The Federal Law on Economic Competition (LFCE) prohibits agreements between competitors to fix prices, divide markets, restrict supply or demand, or coordinate bids.
Absolute monopolistic practices have the most severe sanctions in the LFCE, and Mexican competition authorities allocate significant resources to investigate and sanction them.
The LFCE’s Explanatory Memorandum was clear in stating that it must “act vigorously and without exceptions against absolute practices, since they are unlikely to bring efficiency advantages and always have a direct and negative impact on the consumer and the economy in general.”
The provision in the LFCE prohibiting anticompetitive agreements between competitors has barely changed in these 30 years.
The 2006 reform adjusted the text to prohibit these conducts from both the supply and demand side.
The new LFCE establishes that the exchange of information between competitors will be sanctioned when it has the purpose or effect of fixing prices, dividing markets, restricting supply or demand, or coordinating bids.

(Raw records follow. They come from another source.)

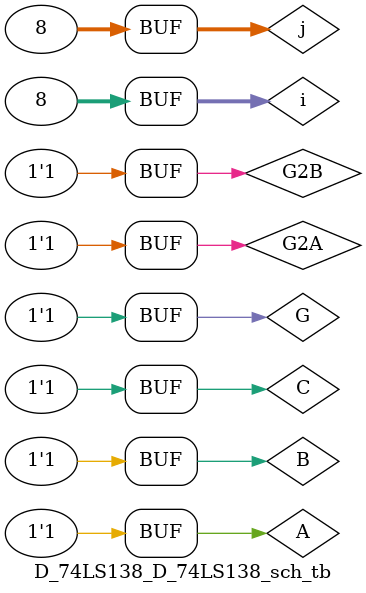
<source format=v>

`timescale 1ns / 1ps

`define auto_init

module D_74LS138_D_74LS138_sch_tb();

// Inputs
   reg A;
   reg B;
   reg C;
   reg G;
   reg G2A;
   reg G2B;

// Output
   wire [7:0] Y;

// Bidirs

// Instantiate the UUT
   D_74LS138 UUT (
		.Y(Y), 
		.A(A), 
		.B(B), 
		.C(C), 
		.G(G), 
		.G2A(G2A), 
		.G2B(G2B)
   );
// Initialize Inputs
   `ifdef auto_init
   integer i,j;
	initial begin
		C = 0;
		B = 0;
		A = 0;
		for (j=0; j<=7;j=j+1) begin
			{G2B,G2A,G} = j;
			for (i=0; i<=7;i=i+1) begin
				{C,B,A} = i;
				#50;
			end
		end
	end
   `endif
endmodule

</source>
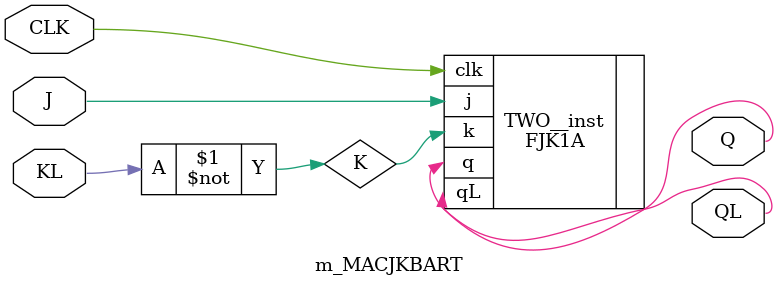
<source format=sv>
module m_MACJKBART                                                              //[QMACROS.NET:00054] MODULE MACJKBART;
(                                                                               //[QMACROS.NET:00054] MODULE MACJKBART;

    input    J,                                                                 //[QMACROS.NET:00056] INPUTS	J,KL,CLK;
    input    KL,                                                                //[QMACROS.NET:00056] INPUTS	J,KL,CLK;
    input    CLK,                                                               //[QMACROS.NET:00056] INPUTS	J,KL,CLK;
    output    Q,                                                                //[QMACROS.NET:00057] OUTPUTS	Q,QL;
    output    QL                                                                //[QMACROS.NET:00057] OUTPUTS	Q,QL;
);                                                                              //[QMACROS.NET:00054] MODULE MACJKBART;

                                                                                //[QMACROS.NET:00059] LEVEL FUNCTION;
wire K;                                                                         //[QMACROS.NET:00061] ONE_(K)=N1A(KL);
assign K = ~KL;                                                                 //[QMACROS.NET:00061] ONE_(K)=N1A(KL);
FJK1A TWO__inst (.q(Q),.qL(QL),.j(J),.k(K),.clk(CLK));                          //[QMACROS.NET:00062] TWO_(Q,QL)=FJK1A(J,K,CLK);
endmodule                                                                       //[QMACROS.NET:00063] END MODULE;

</source>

The 1992 LFCE only sanctioned the exchange of information with the purpose or effect of fixing prices.
There are two issues that, with the 2006 reform and the new LFCE, have strengthened the powers of investigation of absolute monopolistic practices: a) Cofece´s Investigative Authority has more instruments to investigate, since the 1992 LFCE only authorized the Commission to request information and documentation; and b) the immunity program implies that competitors involved in the practice may acknowledge their participation and submit evidence of their participation, in order to obtain the benefit of reduced sanctions, with which the authority obtains direct evidence of collusion.
It must be considered that, according to the criteria of the competition authority and the Federal Judiciary, to sanction a monopolistic practice:
- the size of competitors in the market is irrelevant. The authority has sanctioned companies or businessmen that individually have a little participation in the market, such as tortilla-makers, laundromats, transportation companies, among others.

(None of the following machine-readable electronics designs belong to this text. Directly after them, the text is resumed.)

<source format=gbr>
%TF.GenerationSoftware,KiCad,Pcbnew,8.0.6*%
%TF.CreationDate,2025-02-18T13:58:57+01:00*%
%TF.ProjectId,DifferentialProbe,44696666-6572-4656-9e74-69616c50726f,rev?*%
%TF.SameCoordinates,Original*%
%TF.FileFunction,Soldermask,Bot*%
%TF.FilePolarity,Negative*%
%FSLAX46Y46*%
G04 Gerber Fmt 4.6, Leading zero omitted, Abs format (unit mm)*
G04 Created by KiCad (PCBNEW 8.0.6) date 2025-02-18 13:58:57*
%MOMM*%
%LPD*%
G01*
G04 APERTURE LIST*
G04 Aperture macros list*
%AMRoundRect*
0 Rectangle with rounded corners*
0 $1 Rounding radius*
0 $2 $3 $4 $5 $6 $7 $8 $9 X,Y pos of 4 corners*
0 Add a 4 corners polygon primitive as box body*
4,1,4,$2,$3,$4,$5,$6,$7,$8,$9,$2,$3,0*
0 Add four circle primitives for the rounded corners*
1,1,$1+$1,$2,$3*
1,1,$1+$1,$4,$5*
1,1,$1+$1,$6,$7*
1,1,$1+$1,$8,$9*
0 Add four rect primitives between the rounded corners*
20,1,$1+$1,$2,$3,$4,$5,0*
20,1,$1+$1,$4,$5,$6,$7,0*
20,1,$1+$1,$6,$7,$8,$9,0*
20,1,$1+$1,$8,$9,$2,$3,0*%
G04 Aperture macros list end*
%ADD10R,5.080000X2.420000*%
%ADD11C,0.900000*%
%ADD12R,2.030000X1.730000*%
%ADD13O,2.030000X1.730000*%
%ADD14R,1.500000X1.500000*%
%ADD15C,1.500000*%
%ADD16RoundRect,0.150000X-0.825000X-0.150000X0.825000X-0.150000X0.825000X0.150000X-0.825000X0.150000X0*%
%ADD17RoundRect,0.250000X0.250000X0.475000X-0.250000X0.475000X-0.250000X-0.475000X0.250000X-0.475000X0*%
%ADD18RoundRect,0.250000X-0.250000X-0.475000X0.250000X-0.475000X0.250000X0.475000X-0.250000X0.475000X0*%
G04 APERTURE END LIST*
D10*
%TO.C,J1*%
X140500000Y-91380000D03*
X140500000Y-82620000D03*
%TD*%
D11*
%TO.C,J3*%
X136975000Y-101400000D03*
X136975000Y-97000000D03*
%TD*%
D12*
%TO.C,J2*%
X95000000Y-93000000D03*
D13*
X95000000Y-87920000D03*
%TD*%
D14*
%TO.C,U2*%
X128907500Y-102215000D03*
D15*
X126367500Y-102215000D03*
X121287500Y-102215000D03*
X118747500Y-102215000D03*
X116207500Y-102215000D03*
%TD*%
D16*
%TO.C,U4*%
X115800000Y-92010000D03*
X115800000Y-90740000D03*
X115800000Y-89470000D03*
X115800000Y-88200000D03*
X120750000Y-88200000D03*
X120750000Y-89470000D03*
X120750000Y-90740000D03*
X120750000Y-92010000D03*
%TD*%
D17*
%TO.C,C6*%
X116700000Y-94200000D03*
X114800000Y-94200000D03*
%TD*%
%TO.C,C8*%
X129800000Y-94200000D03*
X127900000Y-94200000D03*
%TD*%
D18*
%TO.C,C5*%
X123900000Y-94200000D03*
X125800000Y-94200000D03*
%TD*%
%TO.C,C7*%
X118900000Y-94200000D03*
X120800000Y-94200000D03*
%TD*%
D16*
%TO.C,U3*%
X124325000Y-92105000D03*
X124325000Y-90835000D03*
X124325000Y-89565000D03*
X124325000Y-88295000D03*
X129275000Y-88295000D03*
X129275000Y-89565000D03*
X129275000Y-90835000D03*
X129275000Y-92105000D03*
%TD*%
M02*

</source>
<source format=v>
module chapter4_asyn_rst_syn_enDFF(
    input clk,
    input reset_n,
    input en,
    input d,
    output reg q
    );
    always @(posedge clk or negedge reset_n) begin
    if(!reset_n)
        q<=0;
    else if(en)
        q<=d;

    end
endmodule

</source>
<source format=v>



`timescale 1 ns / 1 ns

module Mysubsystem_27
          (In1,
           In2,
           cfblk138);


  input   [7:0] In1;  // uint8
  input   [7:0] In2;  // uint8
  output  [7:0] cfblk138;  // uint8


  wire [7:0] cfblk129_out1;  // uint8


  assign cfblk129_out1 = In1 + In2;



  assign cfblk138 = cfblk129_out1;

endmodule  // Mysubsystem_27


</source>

- It is sufficient that only two competitors participate in the agreement; the LFCE does not establish that the majority or all the competitors must participate in the anti-competitive agreement to sanction the conduct.

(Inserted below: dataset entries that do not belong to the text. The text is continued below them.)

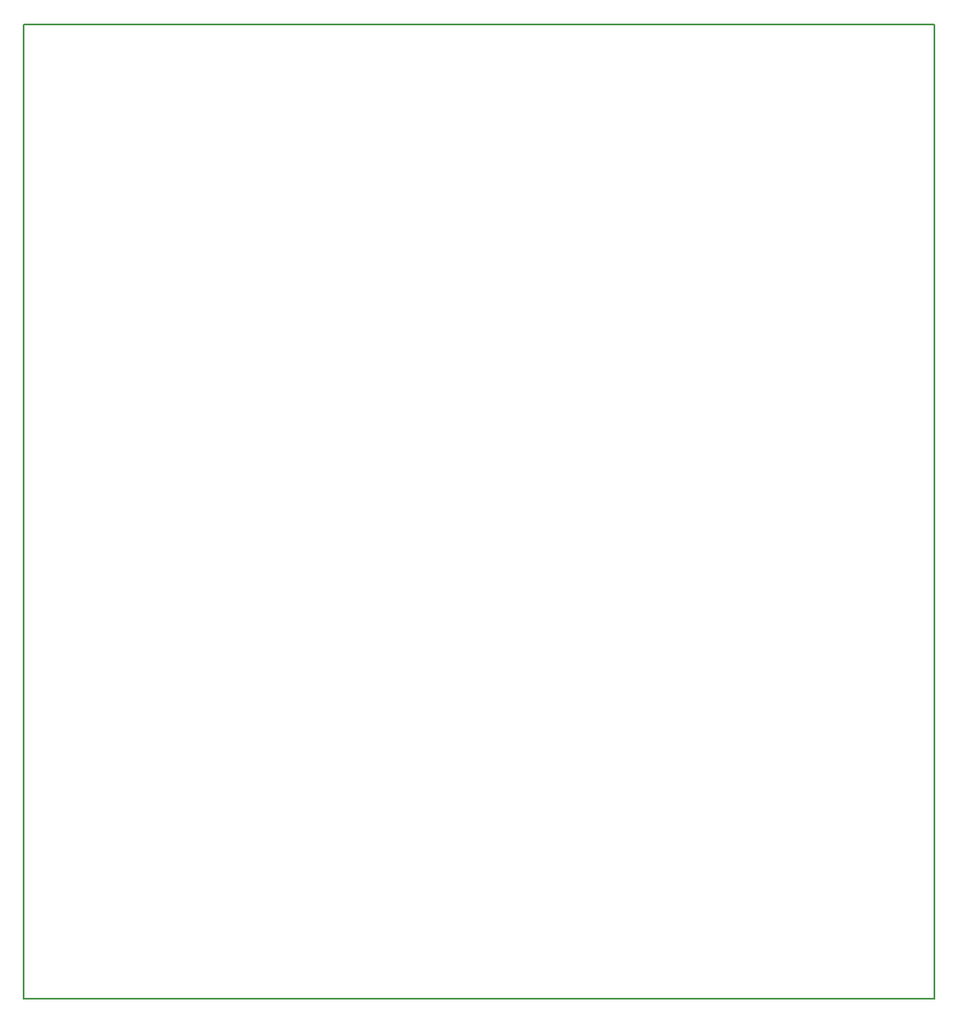
<source format=gbr>
G04 DipTrace 3.1.0.1*
G04 BoardOutline.gbr*
%MOIN*%
G04 #@! TF.FileFunction,Profile*
G04 #@! TF.Part,Single*
%ADD11C,0.006*%
%FSLAX26Y26*%
G04*
G70*
G90*
G75*
G01*
G04 BoardOutline*
%LPD*%
X3994000Y394000D2*
D11*
Y4244000D1*
X394000D1*
Y394000D1*
X3994000D1*
M02*

</source>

- the standard of proof for the authority is low. The authority can sanction with indicia evidence. The reason is that generally these agreements between competitors are made in secret and those involved try not to leave evidence of their conduct.
- it is irrelevant whether the agreement among competitors is pro-competitive. Defense arguments made by competitors related to efficiency, market size, competitors’ power, profit obtained, to “order the market”, or any other reason that “justifies” the agreement between competitors, are not taken into consideration. The authority always sanctions competitors who agree to carry out the anticompetitive conduct.
- the authority must prove the quality of competitors of those involved in the unlawful conduct, without having to analyze the relevant market, substantial power, or whether the behavior is efficient.
In collusive agreements, not only the competitors may be sanctioned, but also the individuals directly involved or those who assist in the execution of the practice. Sanctions may include a fine, and disqualification from exercising certain positions, in addition to the corresponding criminal sanctions.
Throughout these thirty years, Mexico has faced several cases of absolute monopolistic practices that have had a significant impact on different sectors of the economy. Some of these cases have involved national and international companies that have been sanctioned by Cofece for their participation in anti-competitive behavior.